Машенька присела, скромно опустив глазки, и смущенная побежала на свое место, а тетушка Анна Львовна прикрыла крышку фортепьяно, томно склонила голову набок и погрузилась в мечтательную задумчивость. При Дмитриеве она оставляла свой резвый нрав, за который получила прозвание «вертушки», и напускала на себя меланхолию. Когда-то, еще в Петербурге, Дмитриев собирался жениться на ней, но почему-то раздумал.

Разговором завладел Василий Львович. Он бранил Петербург, где царили «славяне» во главе с Шишковым, и восхвалял Москву, родину истинного вкуса.

— Вот Жуковский, — говорил он. — Он тоже наш, московский. Москва не оскудевает талантами! А что в Петербурге? Один Державин, да и тот стареет.

И в конце концов стал читать свои стихи.

Дмитриев, развеселившись, стал подтрунивать над Василием Львовичем. Он спрашивал, не боится ли он совместничества племянника, который, пожалуй, со временем перебьет славу у дядюшки.

Александр, недовольный этим разговором, хотел ускользнуть из гостиной, но Дмитриев остановил его, когда он проходил мимо.

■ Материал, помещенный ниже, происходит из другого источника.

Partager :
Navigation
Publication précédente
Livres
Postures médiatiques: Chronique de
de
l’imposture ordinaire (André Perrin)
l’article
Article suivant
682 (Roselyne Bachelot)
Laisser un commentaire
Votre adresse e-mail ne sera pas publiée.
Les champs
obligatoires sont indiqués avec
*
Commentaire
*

— Что ты об этом думаешь, а? — спросил он его. — И, указывая на него своему соседу, черному носатому господину с густыми бровями, прибавил: — Поглядите, князь, настоящий арапчик!

Александр покраснел, вздернул голову и, посмотрев на рябое лицо Дмитриева, вдруг выпалил, сам не зная как:

— Так что ж? Зато не рябчик!

Дмитриев на миг остолбенел, но тотчас сделал вид, что ничего не случилось, и тут же, оборотившись к Василию Львовичу, продолжал свои шутки. Он уверял его, что он отстал от моды, что в Париже снова носят прямую прическу à la Titus[30] и что это даже не в пример удобнее для тех, у кого проглядывает плешь на макушке.

И все тоже сделали вид, что не заметили странной выходки Александра. Только Оленька усмехнулась и покачала головой.

Но на другой день Александру все же досталось от Надежды Осиповны.